Is this a running theme? I feel like I’ve come across the ‘scientists are cold and unfeeling’ thing in more than just this, but all I can think of at the moment is The Iron King. I guess it makes sense, if you see literary trends as being super-simplified versions of our current beliefs and fears. A lot of the environmental debate is framed as ‘science vs nature’ and how technology and science is fucking shit up, and I guess if you could distill that sort of a binary belief down to ‘scientists must not care about anything if they’re cold enough to keep fucking over our planet.’

I mean, it’s still wrong, but I can kind of see how someone who only half-watches the news and doesn’t think about it too hard could come to that conclusion.

Turns out the other group is doing the same thing Tris is, but they’re collecting up the Divergent/awake people to, as Eric puts it, ‘decide who to kill and who keep’ later. Tris speeds up her search by stepping on people to see who reacts to pain, because yeah, that pretty much is the best option here, it’s not like she’s actually injuring anyone and time is of the essence.

She finds one little girl who’s awake and tells her to run when no one’s looking, but unfortunately Eric was looking and he catches Tris.

“I was surprised to discover you were still alive,” he says. “Considering I’m the one who told Jeanine to construct that water tank just for you.”

Really? So that really was a purpose-built death trap of inanity? Sigh.

I try to figure out what I can do that will be painful enough for him to release me. I’ve just decided on a hard kick to the groin

Kneecaps. Always go for kneecaps. Plenty of men can power through a groin kick, but if you kick someone’s knee backwards, shit’s done, son. It hurts worse, AND even if they have a high enough pain tolerance, it doesn’t matter, because the knee just plain doesn’t work after that so they can’t chase you anyway.

But Tris spends too long thinking about where to kick and he gets a better submission hold on her and starts marching her down the hall.

“Sometimes creativity seems wasteful, illogical … unless it’s done for a greater purpose. In this case, the accumulation of knowledge.”

You are literally the worst scientists I have even ever heard of.

They get to the elevators where some traitor-Dauntless are guarding all the other Divergent.

“I want one gun on her at all times,” says Eric. “Not just aimed at her.
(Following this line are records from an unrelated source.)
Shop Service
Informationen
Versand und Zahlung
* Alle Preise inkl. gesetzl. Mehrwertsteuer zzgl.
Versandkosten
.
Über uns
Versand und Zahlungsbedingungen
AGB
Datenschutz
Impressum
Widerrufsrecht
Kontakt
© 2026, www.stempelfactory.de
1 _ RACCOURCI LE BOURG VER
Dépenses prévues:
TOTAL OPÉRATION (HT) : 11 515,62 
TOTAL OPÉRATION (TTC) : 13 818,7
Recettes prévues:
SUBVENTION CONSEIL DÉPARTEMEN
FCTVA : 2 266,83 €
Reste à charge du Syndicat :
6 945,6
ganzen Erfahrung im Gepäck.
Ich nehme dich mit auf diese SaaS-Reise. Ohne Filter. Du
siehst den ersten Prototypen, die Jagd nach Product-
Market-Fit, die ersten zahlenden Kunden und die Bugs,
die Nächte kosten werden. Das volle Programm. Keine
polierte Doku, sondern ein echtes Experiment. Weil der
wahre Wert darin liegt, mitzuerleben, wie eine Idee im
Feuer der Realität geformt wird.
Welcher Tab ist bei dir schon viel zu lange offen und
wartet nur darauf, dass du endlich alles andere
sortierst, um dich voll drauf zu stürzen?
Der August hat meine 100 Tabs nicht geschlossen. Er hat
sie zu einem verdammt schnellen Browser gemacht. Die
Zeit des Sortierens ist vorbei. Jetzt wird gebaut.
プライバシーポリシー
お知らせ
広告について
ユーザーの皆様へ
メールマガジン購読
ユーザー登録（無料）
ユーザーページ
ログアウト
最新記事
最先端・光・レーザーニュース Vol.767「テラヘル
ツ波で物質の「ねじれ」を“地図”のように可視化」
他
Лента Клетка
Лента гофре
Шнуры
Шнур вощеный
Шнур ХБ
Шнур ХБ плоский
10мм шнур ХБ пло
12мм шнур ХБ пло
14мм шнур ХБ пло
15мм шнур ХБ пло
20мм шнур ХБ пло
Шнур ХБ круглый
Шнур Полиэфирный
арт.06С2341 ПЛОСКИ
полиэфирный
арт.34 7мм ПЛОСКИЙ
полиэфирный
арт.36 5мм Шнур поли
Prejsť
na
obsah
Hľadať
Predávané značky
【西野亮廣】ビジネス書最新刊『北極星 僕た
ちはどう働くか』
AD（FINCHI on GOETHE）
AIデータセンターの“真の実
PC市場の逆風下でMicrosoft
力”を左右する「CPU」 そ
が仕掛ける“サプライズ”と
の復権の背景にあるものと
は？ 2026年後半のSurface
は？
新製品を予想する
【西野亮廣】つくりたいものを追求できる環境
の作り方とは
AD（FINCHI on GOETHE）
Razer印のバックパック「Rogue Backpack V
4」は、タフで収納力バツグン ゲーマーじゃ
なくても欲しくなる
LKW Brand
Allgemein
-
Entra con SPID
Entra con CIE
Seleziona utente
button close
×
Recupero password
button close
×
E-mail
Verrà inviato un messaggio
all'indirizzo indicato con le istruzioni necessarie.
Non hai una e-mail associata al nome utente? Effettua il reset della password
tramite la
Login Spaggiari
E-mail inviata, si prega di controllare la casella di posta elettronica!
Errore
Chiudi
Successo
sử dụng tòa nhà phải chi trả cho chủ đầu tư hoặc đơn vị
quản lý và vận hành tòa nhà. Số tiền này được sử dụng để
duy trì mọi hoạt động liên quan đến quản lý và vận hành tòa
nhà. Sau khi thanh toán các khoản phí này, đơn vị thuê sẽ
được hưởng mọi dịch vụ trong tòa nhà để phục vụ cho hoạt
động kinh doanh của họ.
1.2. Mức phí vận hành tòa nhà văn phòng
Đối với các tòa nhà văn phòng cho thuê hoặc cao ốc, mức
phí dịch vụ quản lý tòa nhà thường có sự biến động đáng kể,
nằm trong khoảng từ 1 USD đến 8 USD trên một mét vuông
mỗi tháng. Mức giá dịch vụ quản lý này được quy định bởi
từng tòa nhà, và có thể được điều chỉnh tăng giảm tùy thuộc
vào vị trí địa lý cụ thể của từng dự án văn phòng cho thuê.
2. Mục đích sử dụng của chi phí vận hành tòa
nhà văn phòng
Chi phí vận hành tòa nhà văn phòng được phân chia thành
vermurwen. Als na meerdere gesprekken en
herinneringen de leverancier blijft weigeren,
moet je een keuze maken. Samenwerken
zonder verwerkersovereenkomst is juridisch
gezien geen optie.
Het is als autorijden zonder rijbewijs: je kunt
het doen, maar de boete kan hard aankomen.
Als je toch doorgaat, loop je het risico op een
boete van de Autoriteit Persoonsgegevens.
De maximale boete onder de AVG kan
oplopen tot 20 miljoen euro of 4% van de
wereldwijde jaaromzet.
On her.”

A Dauntless man pushes a gun barrel into the back of my neck.

GUNS ARE RANGED WEAPONS FOR A FUCKING REASON YOU FUCKING DIPSHIT.

All this means is that now the damn thing is close enough for her to grab. How does “gun pointed at the person, but too far away for them to actually attack you” make less sense than “jam it into their neck where they can easily grab it or kick you or any number of other things”?

“I’m not stupid,” he says, pushing his hands through his hair. “That little-girl act may have worked on me before, but it won’t work again. You’re the best attack dog they’ve got.”

But is she? Is she really?

Tris…isn’t actually that great of a fighter. I mean, sure, she’s active, which puts her above like 90% of other YA heroines, but objectively? Most of her involvement in the plot comes from either convenience or her ability to just be awake, not from any actual skill she’s got, and she hasn’t displayed particularly impressive fighting ability so far since everything has been either ‘training’ or ‘running away’ or ‘melee in which it’s hard to judge skills anyway and also you were part of a group of people all doing the same thing.’ I’m struggling to think of a time when she’s actually been an exceptional fighter, much less better than the whole rest of the “we live for fighting” group.

Also when has she ever had a ‘little girl act’? She’s little, she’s a girl, but mostly she doesn’t really act like it. She just acts like everyone else, while being mildly short, but not shorter than everyone else since there were other short Dauntless girls around to give her clothes…

Someone else brings Uriah around because he got caught too, and then Tris remembers that she still has a knife in her pocket. So I guess next chapter we get to see some improbably knife fighting skills, which she has had zero days of training in. (Remember, all they did was throw them, not fight with them.)